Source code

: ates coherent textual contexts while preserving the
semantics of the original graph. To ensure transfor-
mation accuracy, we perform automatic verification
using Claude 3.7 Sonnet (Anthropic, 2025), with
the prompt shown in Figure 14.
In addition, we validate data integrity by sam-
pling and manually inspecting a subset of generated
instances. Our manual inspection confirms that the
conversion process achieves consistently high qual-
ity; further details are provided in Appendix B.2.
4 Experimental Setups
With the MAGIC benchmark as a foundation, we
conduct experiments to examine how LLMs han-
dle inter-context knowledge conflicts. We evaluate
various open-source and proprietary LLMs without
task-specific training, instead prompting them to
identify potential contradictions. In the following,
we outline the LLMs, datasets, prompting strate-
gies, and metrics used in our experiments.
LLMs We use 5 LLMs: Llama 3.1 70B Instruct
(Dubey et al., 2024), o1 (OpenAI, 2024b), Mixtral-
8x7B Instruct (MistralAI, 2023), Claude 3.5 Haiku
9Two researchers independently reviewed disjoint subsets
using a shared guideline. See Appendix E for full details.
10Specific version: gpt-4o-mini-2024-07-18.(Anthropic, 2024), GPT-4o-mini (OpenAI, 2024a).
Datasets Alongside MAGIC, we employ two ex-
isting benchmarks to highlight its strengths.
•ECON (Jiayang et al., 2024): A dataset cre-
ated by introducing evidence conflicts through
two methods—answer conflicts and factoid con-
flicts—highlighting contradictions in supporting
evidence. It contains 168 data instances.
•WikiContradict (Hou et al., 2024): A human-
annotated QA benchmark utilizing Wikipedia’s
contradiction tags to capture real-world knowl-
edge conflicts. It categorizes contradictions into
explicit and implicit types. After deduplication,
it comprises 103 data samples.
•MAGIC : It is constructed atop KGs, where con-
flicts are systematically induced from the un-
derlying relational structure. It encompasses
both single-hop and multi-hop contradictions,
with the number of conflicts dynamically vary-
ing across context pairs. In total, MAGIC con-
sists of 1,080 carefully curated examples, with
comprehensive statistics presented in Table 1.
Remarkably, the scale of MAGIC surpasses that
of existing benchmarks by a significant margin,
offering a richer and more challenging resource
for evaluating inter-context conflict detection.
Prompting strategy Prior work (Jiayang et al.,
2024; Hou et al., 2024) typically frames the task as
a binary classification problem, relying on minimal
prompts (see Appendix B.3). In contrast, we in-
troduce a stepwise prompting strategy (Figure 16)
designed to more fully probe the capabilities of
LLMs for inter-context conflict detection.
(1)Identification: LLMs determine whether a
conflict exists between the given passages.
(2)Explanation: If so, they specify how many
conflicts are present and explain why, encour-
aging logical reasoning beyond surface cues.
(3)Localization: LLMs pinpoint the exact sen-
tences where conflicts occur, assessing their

--------------------------------------------------

- **Exercise**: Restate the entries above word for word.

- **Task output**:
Source code

: ates coherent textual contexts while preserving the
semantics of the original graph. To ensure transfor-
mation accuracy, we perform automatic verification
using Claude 3.7 Sonnet (Anthropic, 2025), with
the prompt shown in Figure 14.
In addition, we validate data integrity by sam-
pling and manually inspecting a subset of generated
instances. Our manual inspection confirms that the
conversion process achieves consistently high qual-
ity; further details are provided in Appendix B.2.
4 Experimental Setups
With the MAGIC benchmark as a foundation, we
conduct experiments to examine how LLMs han-
dle inter-context knowledge conflicts. We evaluate
various open-source and proprietary LLMs without
task-specific training, instead prompting them to
identify potential contradictions. In the following,
we outline the LLMs, datasets, prompting strate-
gies, and metrics used in our experiments.
LLMs We use 5 LLMs: Llama 3.1 70B Instruct
(Dubey et al., 2024), o1 (OpenAI, 2024b), Mixtral-
8x7B Instruct (MistralAI, 2023), Claude 3.5 Haiku
9Two researchers independently reviewed disjoint subsets
using a shared guideline. See Appendix E for full details.
10Specific version: gpt-4o-mini-2024-07-18.(Anthropic, 2024), GPT-4o-mini (OpenAI, 2024a).
Datasets Alongside MAGIC, we employ two ex-
isting benchmarks to highlight its strengths.
•ECON (Jiayang et al., 2024): A dataset cre-
ated by introducing evidence conflicts through
two methods—answer conflicts and factoid con-
flicts—highlighting contradictions in supporting
evidence. It contains 168 data instances.
•WikiContradict (Hou et al., 2024): A human-
annotated QA benchmark utilizing Wikipedia’s
contradiction tags to capture real-world knowl-
edge conflicts. It categorizes contradictions into
explicit and implicit types. After deduplication,
it comprises 103 data samples.
•MAGIC : It is constructed atop KGs, where con-
flicts are systematically induced from the un-
derlying relational structure. It encompasses
both single-hop and multi-hop contradictions,
with the number of conflicts dynamically vary-
ing across context pairs. In total, MAGIC con-
sists of 1,080 carefully curated examples, with
comprehensive statistics presented in Table 1.
Remarkably, the scale of MAGIC surpasses that
of existing benchmarks by a significant margin,
offering a richer and more challenging resource
for evaluating inter-context conflict detection.
Prompting strategy Prior work (Jiayang et al.,
2024; Hou et al., 2024) typically frames the task as
a binary classification problem, relying on minimal
prompts (see Appendix B.3). In contrast, we in-
troduce a stepwise prompting strategy (Figure 16)
designed to more fully probe the capabilities of
LLMs for inter-context conflict detection.
(1)Identification: LLMs determine whether a
conflict exists between the given passages.
(2)Explanation: If so, they specify how many
conflicts are present and explain why, encour-
aging logical reasoning beyond surface cues.
(3)Localization: LLMs pinpoint the exact sen-
tences where conflicts occur, assessing their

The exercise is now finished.